The company also makes a point of holding more product inventory than competitors.
“We do that because we are a growth company and our belief is that if we’re not betting big on that growth then we’re not going to be able to deliver to our customers, our distribution partners to supply those users,” Richman said.
“Even with 14- and 16-week delays, we’ve got inventory to be able to get us through the battle,” he added. “Not to say it hasn’t been painful. Our supply chain team is a wreck, our sales force has been battered, our manufacturing locations have had to deal with the peaks and valleys because of it, but together they’ve come through to be able to deliver just unbelievable results.”
Richman said Milwaukee Tool uses skip-level meetings to help leaders take the temperature of employees in the organization. Those conversations help leaders understand when people are burnt out and need to be encouraged to take time off.
“Leaders in our company have to do that,” he said. “We have a lot of people who are really passionate and put their blood, sweat and tears into the business every single day and sometimes they need to be told to turn it off,” Richman said.
On recruiting people to Milwaukee
Acknowledging that recruiting today is “an absolute battle,” Richman said it is important for employees in engineering, operations and supply chain to be part of the process along with the teams leading recruiting efforts.
He pointed out that Milwaukee Tool will have more than 1,000 interns this year and knows it needs to recruit students while they are in school to get the best and the brightest.

(Landmark coordinate records)

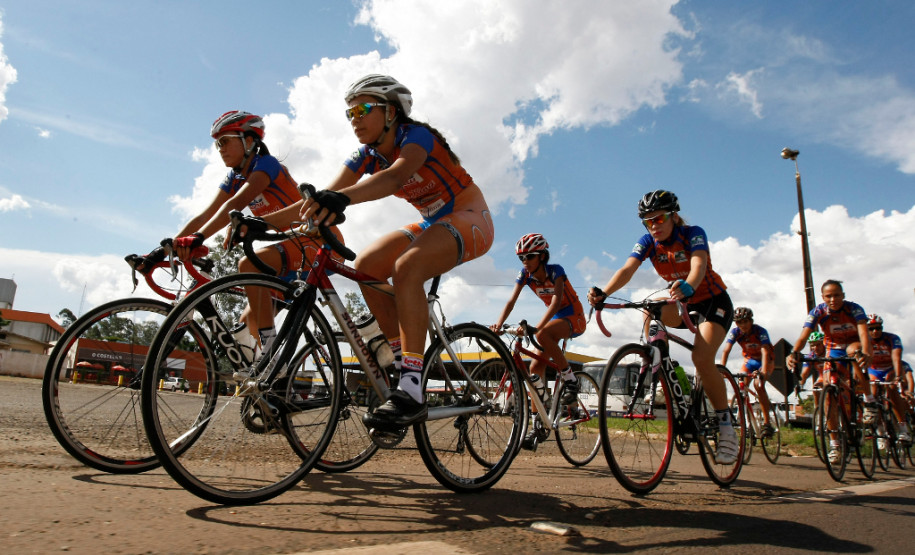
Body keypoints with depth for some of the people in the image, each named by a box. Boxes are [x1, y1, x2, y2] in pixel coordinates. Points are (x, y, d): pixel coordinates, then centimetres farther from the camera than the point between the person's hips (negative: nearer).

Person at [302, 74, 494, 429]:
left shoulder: (416, 135, -18)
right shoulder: (368, 156, 2)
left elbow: (397, 176, -41)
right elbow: (325, 195, -10)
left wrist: (342, 198, -58)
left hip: (471, 220, -8)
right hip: (432, 225, 8)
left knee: (406, 266, -33)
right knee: (365, 266, -11)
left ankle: (412, 390, -35)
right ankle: (404, 362, -3)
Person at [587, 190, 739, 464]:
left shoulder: (693, 233, -21)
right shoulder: (648, 242, -11)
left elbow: (698, 265, -41)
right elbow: (627, 269, -28)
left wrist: (687, 287, -64)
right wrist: (603, 293, -47)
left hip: (714, 300, -5)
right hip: (684, 302, 5)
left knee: (701, 357, -26)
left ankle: (726, 424, -9)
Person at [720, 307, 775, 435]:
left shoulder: (760, 331, -29)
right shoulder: (735, 332, -19)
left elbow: (765, 352, -40)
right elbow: (726, 350, -29)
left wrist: (763, 371, -54)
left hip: (765, 360, -4)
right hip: (749, 359, 4)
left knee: (758, 384, -26)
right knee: (741, 386, -13)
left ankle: (767, 422, -19)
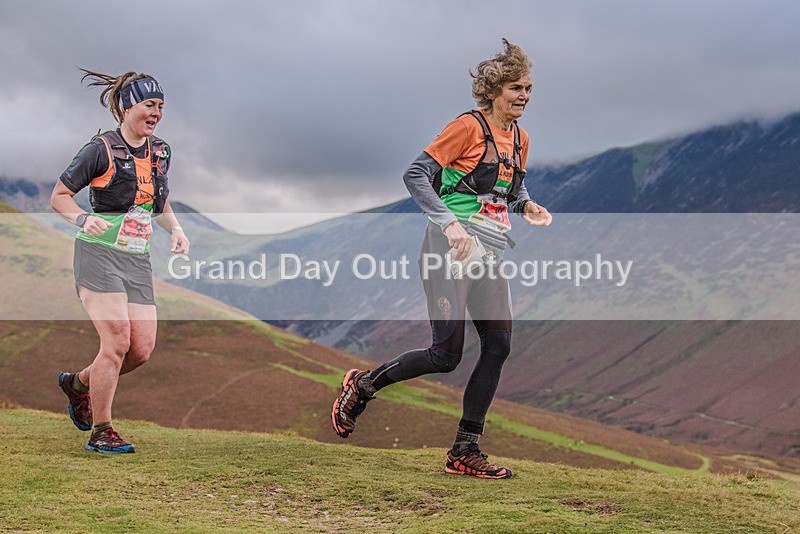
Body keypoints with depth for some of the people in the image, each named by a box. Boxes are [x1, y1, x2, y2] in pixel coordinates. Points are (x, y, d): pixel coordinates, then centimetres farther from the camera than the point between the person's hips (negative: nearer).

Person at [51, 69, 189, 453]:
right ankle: (100, 432, -1)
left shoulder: (160, 153, 10)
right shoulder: (102, 150, -8)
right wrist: (83, 219, -22)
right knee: (117, 342, -15)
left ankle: (78, 383, 26)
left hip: (137, 261, 6)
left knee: (142, 350, -1)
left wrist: (175, 230, 4)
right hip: (99, 254, -6)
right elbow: (58, 197, -3)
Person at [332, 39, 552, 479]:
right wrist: (450, 224, -24)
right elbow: (415, 175, -14)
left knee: (498, 346, -1)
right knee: (446, 355, -8)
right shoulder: (469, 126, -10)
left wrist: (525, 206, 7)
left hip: (487, 258, 8)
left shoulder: (519, 139, 14)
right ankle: (362, 386, 17)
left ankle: (464, 452, 7)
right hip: (450, 253, -8)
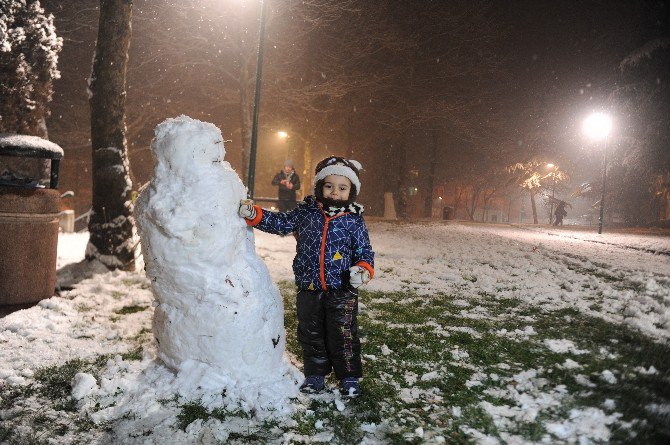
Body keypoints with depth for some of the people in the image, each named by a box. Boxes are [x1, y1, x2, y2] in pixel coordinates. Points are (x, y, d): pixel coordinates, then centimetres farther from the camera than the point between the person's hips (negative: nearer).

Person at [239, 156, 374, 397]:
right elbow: (279, 222, 8)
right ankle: (315, 374, 32)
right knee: (311, 334, 14)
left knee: (343, 335, 4)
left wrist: (364, 269, -18)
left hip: (341, 291, -2)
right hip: (309, 289, 3)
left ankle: (349, 377, 23)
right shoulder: (305, 212, 1)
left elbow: (364, 251, 1)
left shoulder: (354, 220, -4)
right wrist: (254, 214, -3)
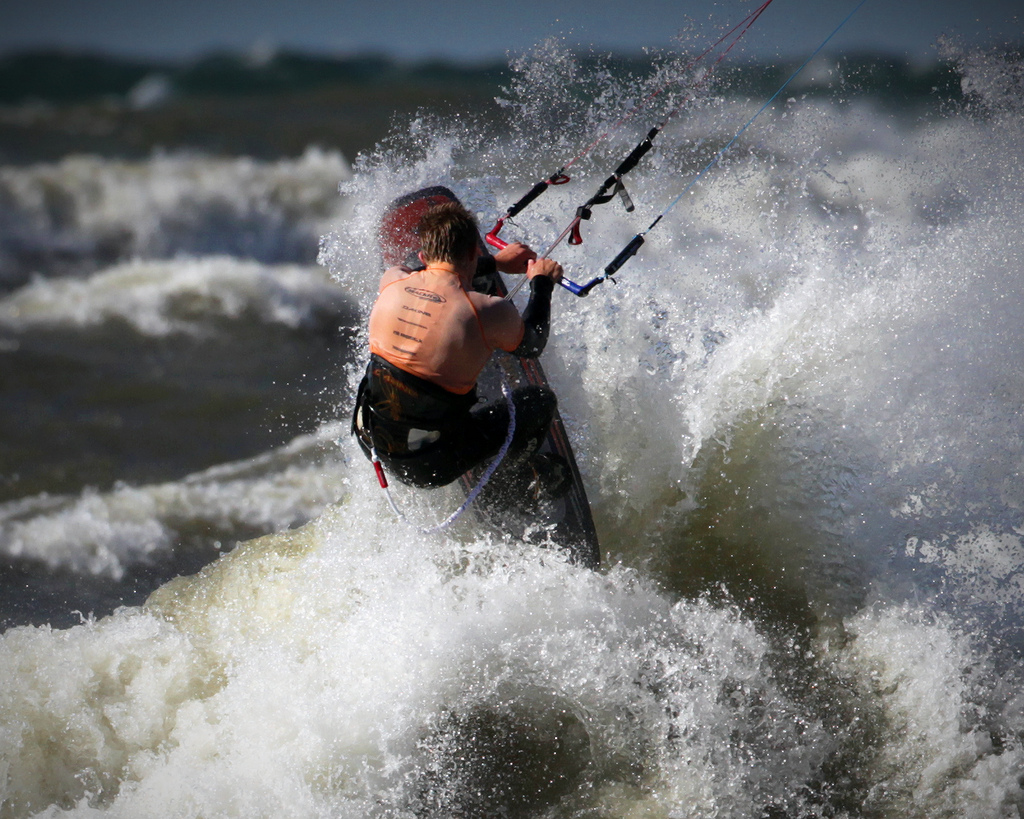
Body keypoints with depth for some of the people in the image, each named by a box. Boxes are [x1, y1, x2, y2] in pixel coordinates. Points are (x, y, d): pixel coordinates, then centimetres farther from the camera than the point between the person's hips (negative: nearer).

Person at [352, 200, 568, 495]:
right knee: (541, 400, 12)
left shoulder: (391, 282, -8)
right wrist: (542, 282, 18)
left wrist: (495, 262, 27)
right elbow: (531, 345, 3)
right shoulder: (487, 311, -21)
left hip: (371, 442, 4)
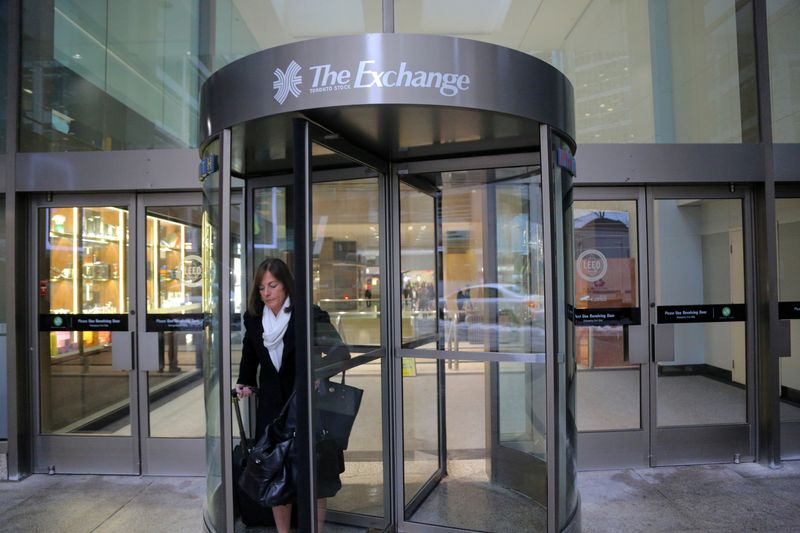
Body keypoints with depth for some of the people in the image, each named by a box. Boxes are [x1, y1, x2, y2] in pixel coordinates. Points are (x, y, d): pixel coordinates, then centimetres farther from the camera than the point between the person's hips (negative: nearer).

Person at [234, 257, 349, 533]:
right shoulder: (254, 318, -1)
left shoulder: (308, 315, -16)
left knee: (312, 479, 5)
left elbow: (340, 350, -24)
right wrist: (245, 383, 1)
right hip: (271, 409, 4)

Required work =>
1) Using the text about Milwaukee Tool, list the groups Richman describes as worn down by coping with supply delays.
2) Answer these from the Milwaukee Tool text:
(a) What lengths of delay does Richman say the company's inventory can carry it through?
(b) What kind of meeting does the company use to gauge how employees are doing?
(c) How many interns will Milwaukee Tool have this year?
3) Write the next part of the Milwaukee Tool text, starting after its last sentence.

List of answers =>
1)
- Supply chain team
- Sales force
- Manufacturing locations

2)
(a) 14- and 16-week delays.
(b) Skip-level meetings.
(c) More than 1,000.

3)
At the regional level, Richman said it has gotten easier over the years to sell young people on coming to Milwaukee.
“What the Bucks have done, the growth of downtown Milwaukee has clearly changed the perspective of bringing people into Milwaukee,” Richman said. “Before the Bucks did that, I’ll say 14 years ago when we brought people on the tour of Milwaukee, it was difficult, it felt almost impossible to get young people to want to come. It’s turned since then.”
He said the company is working with universities in the state to help them raise the level of their graduates to match top universities in areas like computer science, electrical engineering and operations.
Richman also said diversity is one of the challenges in recruiting and retaining people for the company.
“Making Wisconsin a place where everybody feels comfortable and a part of the community is absolutely essential to be able to recruit the best and the brightest,” he said.